● Task description: If an entry holds a picture, leave the picture out and copy the rest of the listing exactly.

*** Given information Section Begins ***

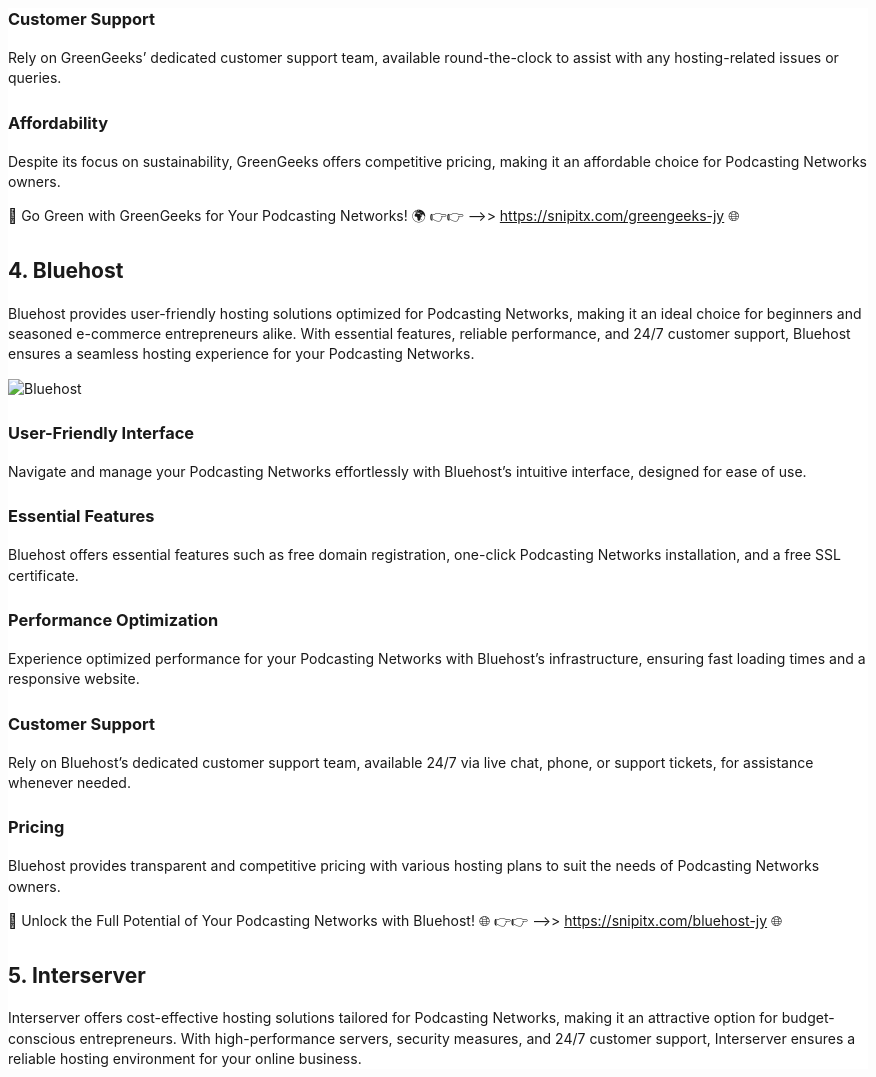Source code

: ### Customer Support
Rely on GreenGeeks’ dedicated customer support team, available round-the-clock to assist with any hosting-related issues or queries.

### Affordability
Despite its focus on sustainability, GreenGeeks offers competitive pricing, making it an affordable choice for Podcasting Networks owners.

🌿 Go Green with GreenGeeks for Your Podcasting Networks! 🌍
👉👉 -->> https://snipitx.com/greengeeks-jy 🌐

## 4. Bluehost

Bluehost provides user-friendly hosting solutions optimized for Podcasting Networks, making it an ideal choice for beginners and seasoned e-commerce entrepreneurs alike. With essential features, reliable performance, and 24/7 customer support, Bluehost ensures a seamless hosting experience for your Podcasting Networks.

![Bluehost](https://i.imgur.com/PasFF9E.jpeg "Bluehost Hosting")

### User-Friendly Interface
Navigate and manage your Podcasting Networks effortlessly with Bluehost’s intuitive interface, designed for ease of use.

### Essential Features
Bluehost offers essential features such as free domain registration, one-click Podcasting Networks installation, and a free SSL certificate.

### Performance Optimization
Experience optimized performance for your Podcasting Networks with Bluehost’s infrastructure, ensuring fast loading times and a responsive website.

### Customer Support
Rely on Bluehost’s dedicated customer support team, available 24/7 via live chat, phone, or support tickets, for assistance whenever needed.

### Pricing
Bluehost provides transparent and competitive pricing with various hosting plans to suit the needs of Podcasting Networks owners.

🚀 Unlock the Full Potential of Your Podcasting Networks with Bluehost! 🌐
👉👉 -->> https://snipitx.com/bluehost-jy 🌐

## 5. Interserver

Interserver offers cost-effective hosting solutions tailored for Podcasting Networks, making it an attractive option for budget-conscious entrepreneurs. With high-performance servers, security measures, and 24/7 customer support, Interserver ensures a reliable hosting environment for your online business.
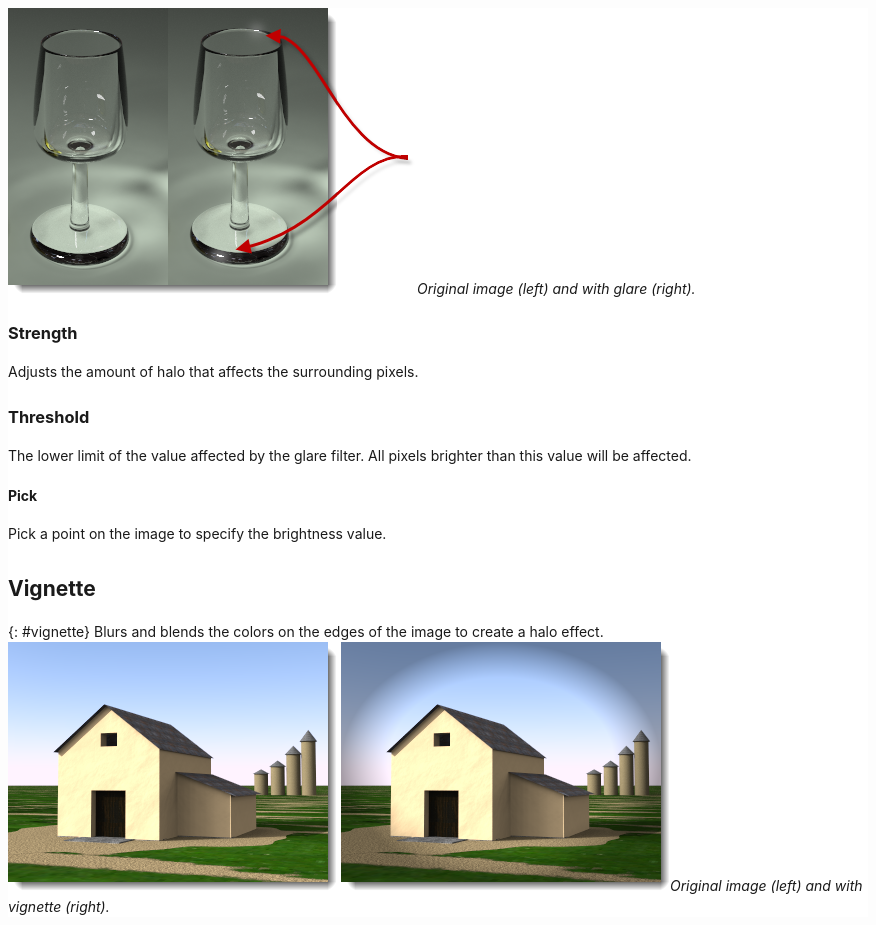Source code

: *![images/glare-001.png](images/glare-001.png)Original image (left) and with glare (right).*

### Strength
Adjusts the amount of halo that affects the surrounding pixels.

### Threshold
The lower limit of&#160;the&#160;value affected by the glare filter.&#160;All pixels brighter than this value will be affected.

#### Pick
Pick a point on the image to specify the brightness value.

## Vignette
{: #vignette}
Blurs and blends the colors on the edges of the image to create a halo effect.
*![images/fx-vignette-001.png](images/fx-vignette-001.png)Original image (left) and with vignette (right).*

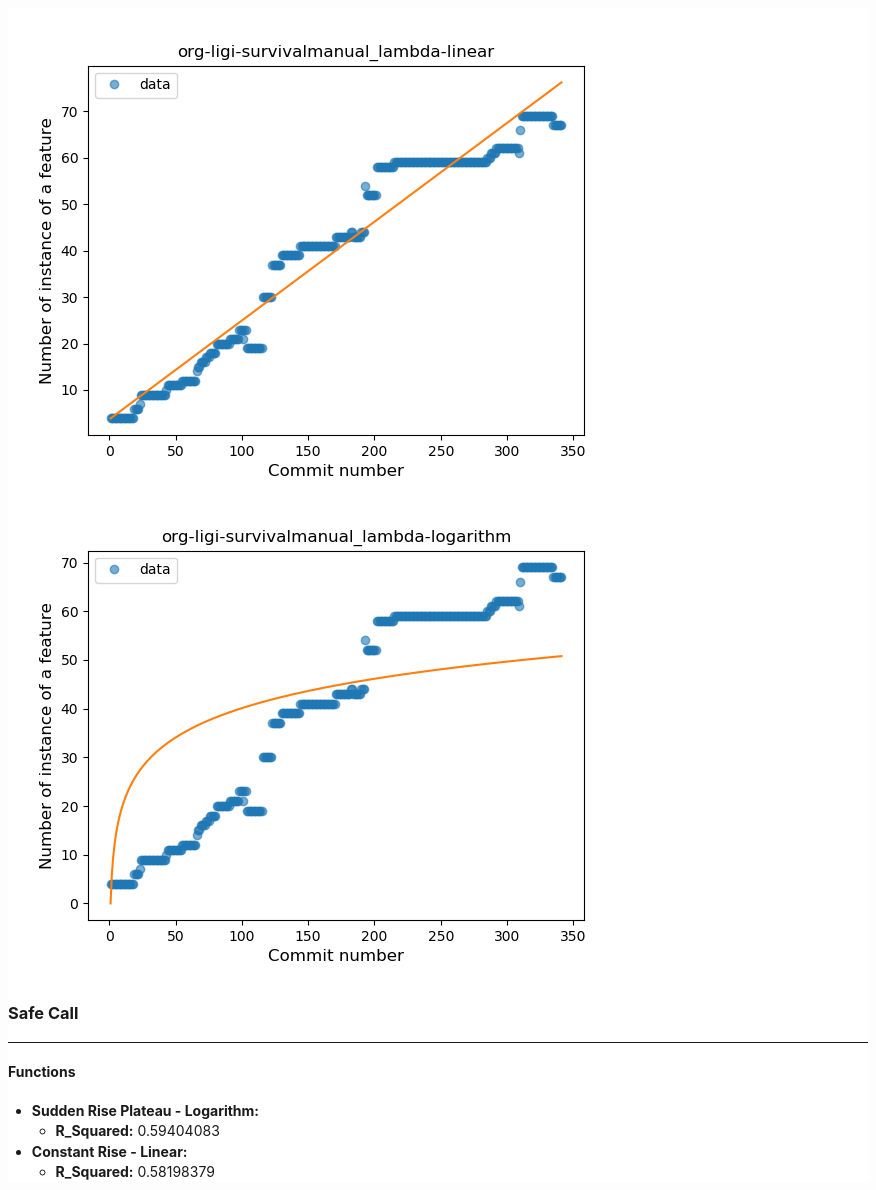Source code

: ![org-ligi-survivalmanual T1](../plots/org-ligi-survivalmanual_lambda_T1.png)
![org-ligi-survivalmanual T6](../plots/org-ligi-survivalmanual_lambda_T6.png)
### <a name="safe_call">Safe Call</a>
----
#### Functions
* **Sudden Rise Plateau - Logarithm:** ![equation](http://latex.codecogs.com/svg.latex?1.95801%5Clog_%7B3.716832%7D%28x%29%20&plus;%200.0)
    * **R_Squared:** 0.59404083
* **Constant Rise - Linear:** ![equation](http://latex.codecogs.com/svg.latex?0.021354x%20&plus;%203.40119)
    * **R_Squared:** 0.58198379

*** Given information Section Ends ***

● Written response:
Source code

: ### Customer Support
Rely on GreenGeeks’ dedicated customer support team, available round-the-clock to assist with any hosting-related issues or queries.

### Affordability
Despite its focus on sustainability, GreenGeeks offers competitive pricing, making it an affordable choice for Podcasting Networks owners.

🌿 Go Green with GreenGeeks for Your Podcasting Networks! 🌍
👉👉 -->> https://snipitx.com/greengeeks-jy 🌐

## 4. Bluehost

Bluehost provides user-friendly hosting solutions optimized for Podcasting Networks, making it an ideal choice for beginners and seasoned e-commerce entrepreneurs alike. With essential features, reliable performance, and 24/7 customer support, Bluehost ensures a seamless hosting experience for your Podcasting Networks.

![Bluehost](https://i.imgur.com/PasFF9E.jpeg "Bluehost Hosting")

### User-Friendly Interface
Navigate and manage your Podcasting Networks effortlessly with Bluehost’s intuitive interface, designed for ease of use.

### Essential Features
Bluehost offers essential features such as free domain registration, one-click Podcasting Networks installation, and a free SSL certificate.

### Performance Optimization
Experience optimized performance for your Podcasting Networks with Bluehost’s infrastructure, ensuring fast loading times and a responsive website.

### Customer Support
Rely on Bluehost’s dedicated customer support team, available 24/7 via live chat, phone, or support tickets, for assistance whenever needed.

### Pricing
Bluehost provides transparent and competitive pricing with various hosting plans to suit the needs of Podcasting Networks owners.

🚀 Unlock the Full Potential of Your Podcasting Networks with Bluehost! 🌐
👉👉 -->> https://snipitx.com/bluehost-jy 🌐

## 5. Interserver

Interserver offers cost-effective hosting solutions tailored for Podcasting Networks, making it an attractive option for budget-conscious entrepreneurs. With high-performance servers, security measures, and 24/7 customer support, Interserver ensures a reliable hosting environment for your online business.
Source code

: *![images/glare-001.png](images/glare-001.png)Original image (left) and with glare (right).*

### Strength
Adjusts the amount of halo that affects the surrounding pixels.

### Threshold
The lower limit of&#160;the&#160;value affected by the glare filter.&#160;All pixels brighter than this value will be affected.

#### Pick
Pick a point on the image to specify the brightness value.

## Vignette
{: #vignette}
Blurs and blends the colors on the edges of the image to create a halo effect.
*![images/fx-vignette-001.png](images/fx-vignette-001.png)Original image (left) and with vignette (right).*

Source code

: ![org-ligi-survivalmanual T1](../plots/org-ligi-survivalmanual_lambda_T1.png)
![org-ligi-survivalmanual T6](../plots/org-ligi-survivalmanual_lambda_T6.png)
### <a name="safe_call">Safe Call</a>
----
#### Functions
* **Sudden Rise Plateau - Logarithm:** ![equation](http://latex.codecogs.com/svg.latex?1.95801%5Clog_%7B3.716832%7D%28x%29%20&plus;%200.0)
    * **R_Squared:** 0.59404083
* **Constant Rise - Linear:** ![equation](http://latex.codecogs.com/svg.latex?0.021354x%20&plus;%203.40119)
    * **R_Squared:** 0.58198379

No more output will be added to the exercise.